Don’t Always Expect the Seventh Cavalry

Lawndale News Chicago's Bilingual Newspaper - Commentary

by Daniel Nardini

An effort to rescue an American photojournalist named Luke Somers, held hostage in Yemen, failed when his Al Qaeda captors shot him dead as U.S. special forces drew near the compound where he was held captive. It is a very sad ending to a rescue attempt, and I send all of my condolences to his family and friends. I am thankful that no U.S. special forces casualties ensued, and I had hoped that this rescue effort could have been successful. But I must give a very, very grave warning that all journalists and all photojournalists and all free lance writers must know the dangers they walk into when they go to a dangerous country or dangerous and unstable part of the world.

As I learned from my experiences, being a journalist no longer entails any immunity, any protection, any kind of “respect” from too many enemies, too many rogue organizations and rebel groups with a grudge. It may have been true 40 to 50 years ago that journalists in the field were not considered targets of any side, and that they were allowed to do what they could to get a story. I wish I can say that now. Today journalists face all kinds of dangers from kidnapping to being shot by soldiers or guerrillas for the fun of it to making some warlord angry who kills them out of spite. The job of a journalist was never easy, and now that they are seen as fair game this occupation has become one of the most dangerous in the world. One thing that news organizations should do now is make it very clear that all those heading into dangerous and unstable situations must know they are truly on their own—no rescue, no negotiations, and a real chance they might be horribly killed.

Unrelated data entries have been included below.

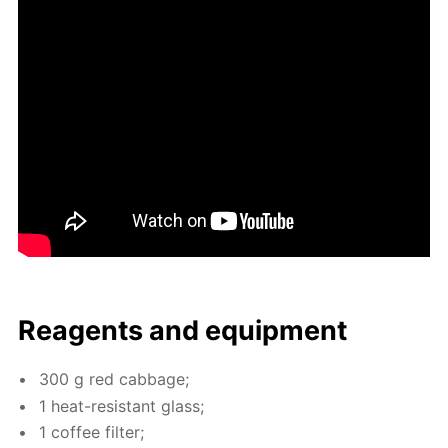
Reagents and equip­ment
300 g red cab­bage;
1 heat-re­sis­tant glass;
1 cof­fee fil­ter;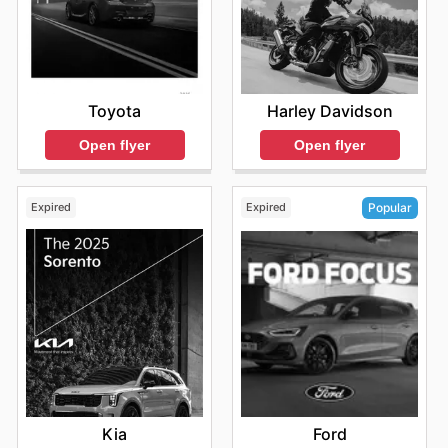
Toyota
Harley Davidson
Open flyer
Open flyer
Expired
Expired
Popular
Kia
Ford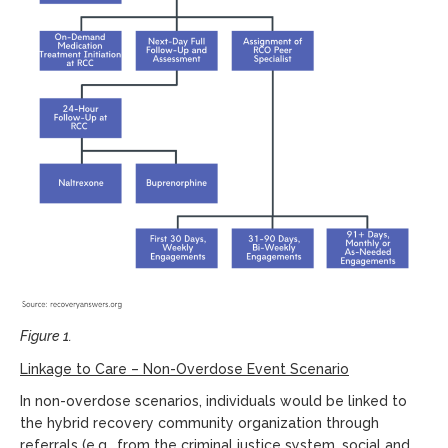
Figure 1.
Linkage to Care
– N
on-Overdose Event Scenario
In non-overdose scenarios, individuals would be linked to
the hybrid recovery community organization through
referrals (e.g., from the criminal justice system, social and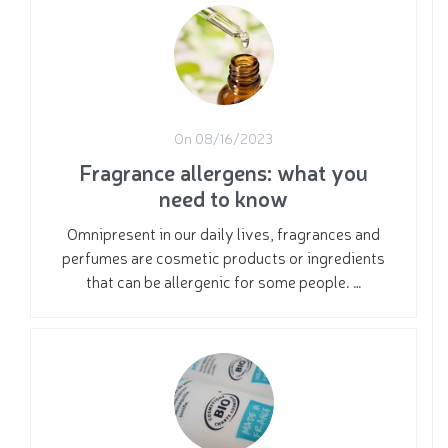
On 08/16/2023
Fragrance allergens: what you
need to know
Omnipresent in our daily lives, fragrances and
perfumes are cosmetic products or ingredients
that can be allergenic for some people. …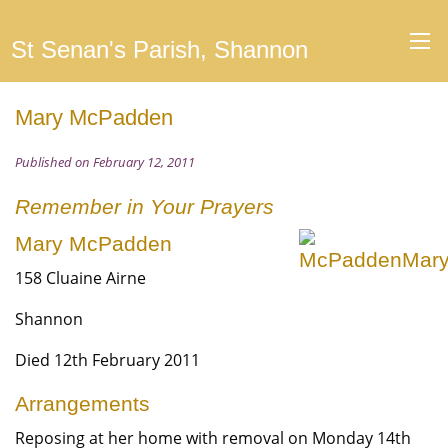
St Senan's Parish, Shannon
Mary McPadden
Published on February 12, 2011
Remember in Your Prayers
Mary McPadden
158 Cluaine Airne
Shannon
Died 12th February 2011
Arrangements
Reposing at her home with removal on Monday 14th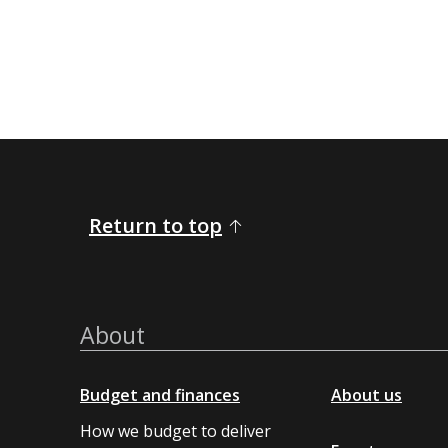
Return to top
About
Budget and finances
About us
How we budget to deliver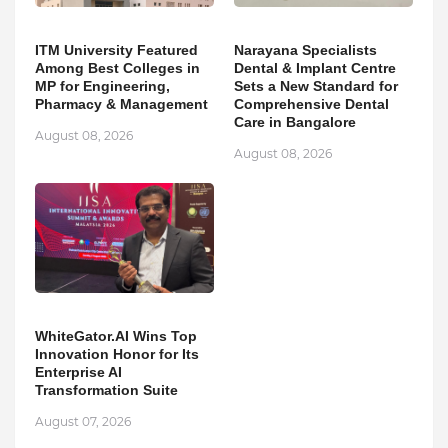
ITM University Featured
Narayana Specialists
Among Best Colleges in
Dental & Implant Centre
MP for Engineering,
Sets a New Standard for
Pharmacy & Management
Comprehensive Dental
Care in Bangalore
August 08, 2026
August 08, 2026
WhiteGator.AI Wins Top
Innovation Honor for Its
Enterprise AI
Transformation Suite
August 07, 2026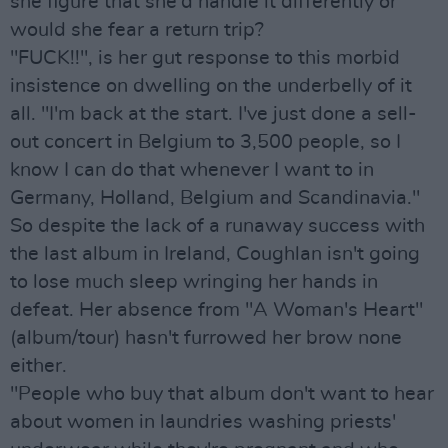
she figure that she'd handle it differently or
would she fear a return trip?
"FUCK!!", is her gut response to this morbid
insistence on dwelling on the underbelly of it
all. "I'm back at the start. I've just done a sell-
out concert in Belgium to 3,500 people, so I
know I can do that whenever I want to in
Germany, Holland, Belgium and Scandinavia."
So despite the lack of a runaway success with
the last album in Ireland, Coughlan isn't going
to lose much sleep wringing her hands in
defeat. Her absence from "A Woman's Heart"
(album/tour) hasn't furrowed her brow none
either.
"People who buy that album don't want to hear
about women in laundries washing priests'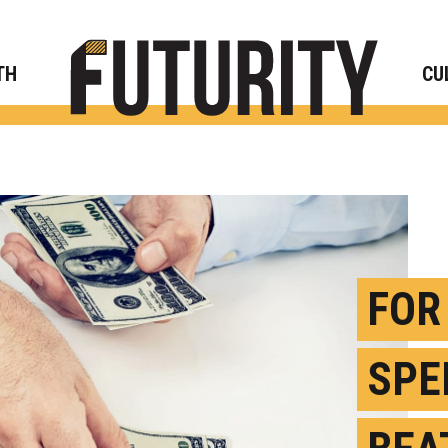
Rese
TH
CU
FOR
SPE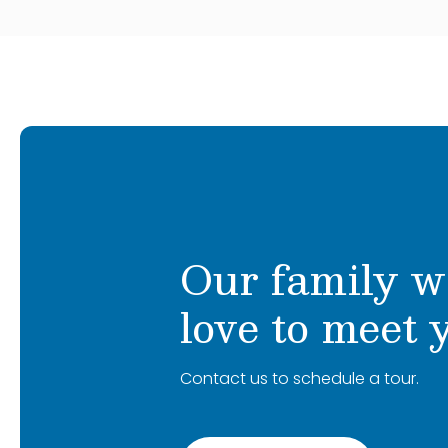
Our family w
love to meet 
Contact us to schedule a tour.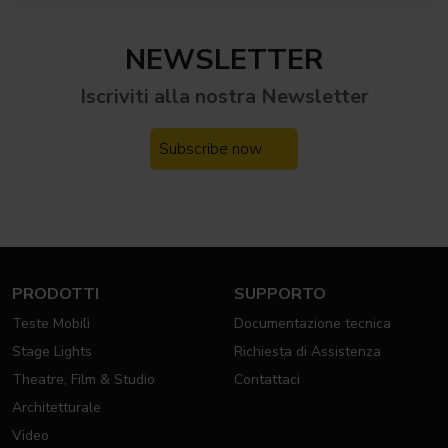
NEWSLETTER
Iscriviti alla nostra
Newsletter
Subscribe now
PRODOTTI
SUPPORTO
Teste Mobili
Documentazione tecnica
Stage Lights
Richiesta di Assistenza
Theatre, Film & Studio
Contattaci
Architetturale
Video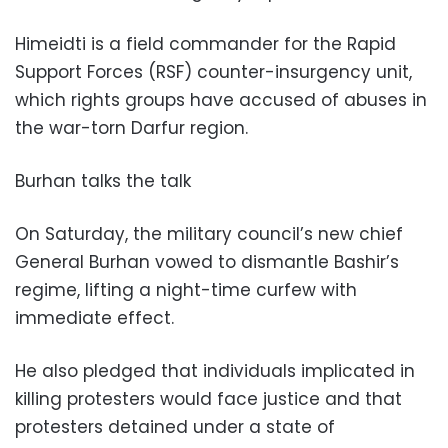
Himeidti is a field commander for the Rapid
Support Forces (RSF) counter-insurgency unit,
which rights groups have accused of abuses in
the war-torn Darfur region.
Burhan talks the talk
On Saturday, the military council’s new chief
General Burhan vowed to dismantle Bashir’s
regime, lifting a night-time curfew with
immediate effect.
He also pledged that individuals implicated in
killing protesters would face justice and that
protesters detained under a state of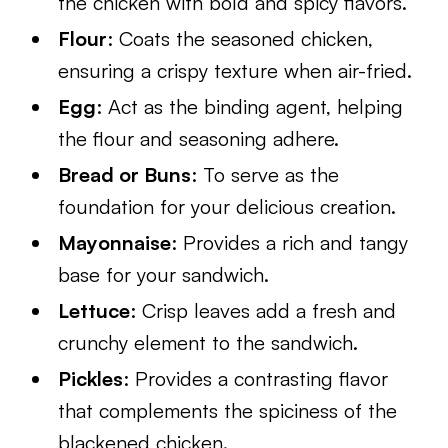
the chicken with bold and spicy flavors.
Flour
: Coats the seasoned chicken,
ensuring a crispy texture when air-fried.
Egg
: Act as the binding agent, helping
the flour and seasoning adhere.
Bread or Buns
: To serve as the
foundation for your delicious creation.
Mayonnaise
: Provides a rich and tangy
base for your sandwich.
Lettuce
: Crisp leaves add a fresh and
crunchy element to the sandwich.
Pickles
: Provides a contrasting flavor
that complements the spiciness of the
blackened chicken.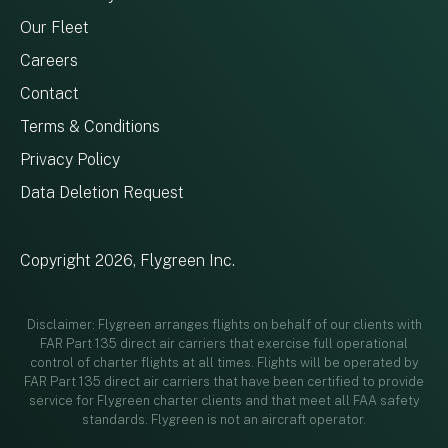
Our Fleet
Careers
Contact
Terms & Conditions
Privacy Policy
Data Deletion Request
Copyright 2026, Flygreen Inc.
Disclaimer: Flygreen arranges flights on behalf of our clients with
FAR Part 135 direct air carriers that exercise full operational
control of charter flights at all times. Flights will be operated by
FAR Part 135 direct air carriers that have been certified to provide
service for Flygreen charter clients and that meet all FAA safety
standards. Flygreen is not an aircraft operator.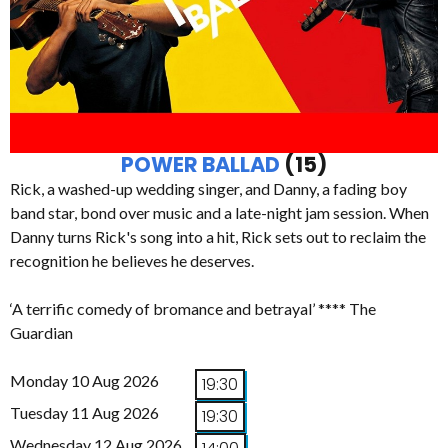
POWER BALLAD
(15)
Rick, a washed-up wedding singer, and Danny, a fading boy
band star, bond over music and a late-night jam session. When
Danny turns Rick's song into a hit, Rick sets out to reclaim the
recognition he believes he deserves.
‘A terrific comedy of bromance and betrayal’ **** The
Guardian
Monday 10 Aug 2026
19:30
Tuesday 11 Aug 2026
19:30
Wednesday 12 Aug 2026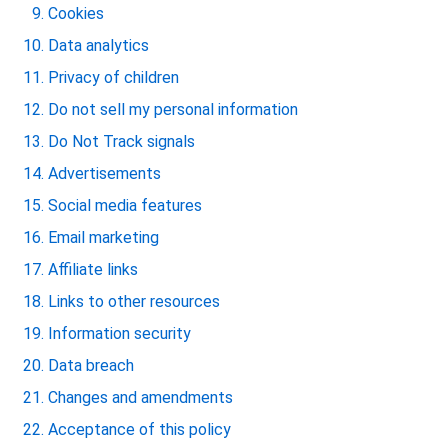
Cookies
Data analytics
Privacy of children
Do not sell my personal information
Do Not Track signals
Advertisements
Social media features
Email marketing
Affiliate links
Links to other resources
Information security
Data breach
Changes and amendments
Acceptance of this policy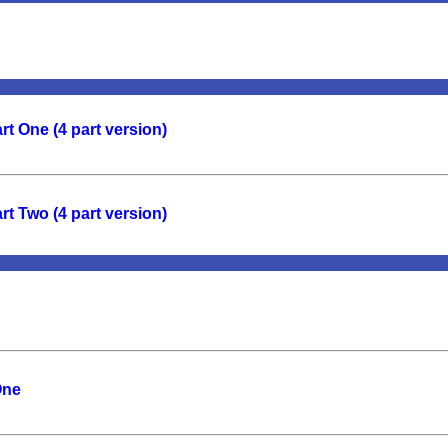
t One (4 part version)
t Two (4 part version)
One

I have had close encounters, and I know that journalism, especially in many disturbed areas overseas, is a very real life and death situation. It is a very hard thing for me to write this, and saying to all those whose luck may run out that they are on their own. They must realize that if captured, shot at or killed, this all goes with the territory. I personally think that it was not a good idea to send in U.S. special forces to rescue a photojournalist who had put himself into such a situation. I will not argue with anyone who feels that they must do their job and follow their conscience in trying to report a story no matter what the dangers, but they should be aware that they may not come back the next day or the day after or even be rescued or released. As I said before the threat of being horribly killed goes with the territory. In my case, my days of covering any conflict or problem outside the Untied States (fortunately they were almost none) are long since over. I will simply sit back and live the rest of my life in relative peace. I never expected the Seventh Cavalry to come rescue me, and I have long gotten out of the game while my luck held out.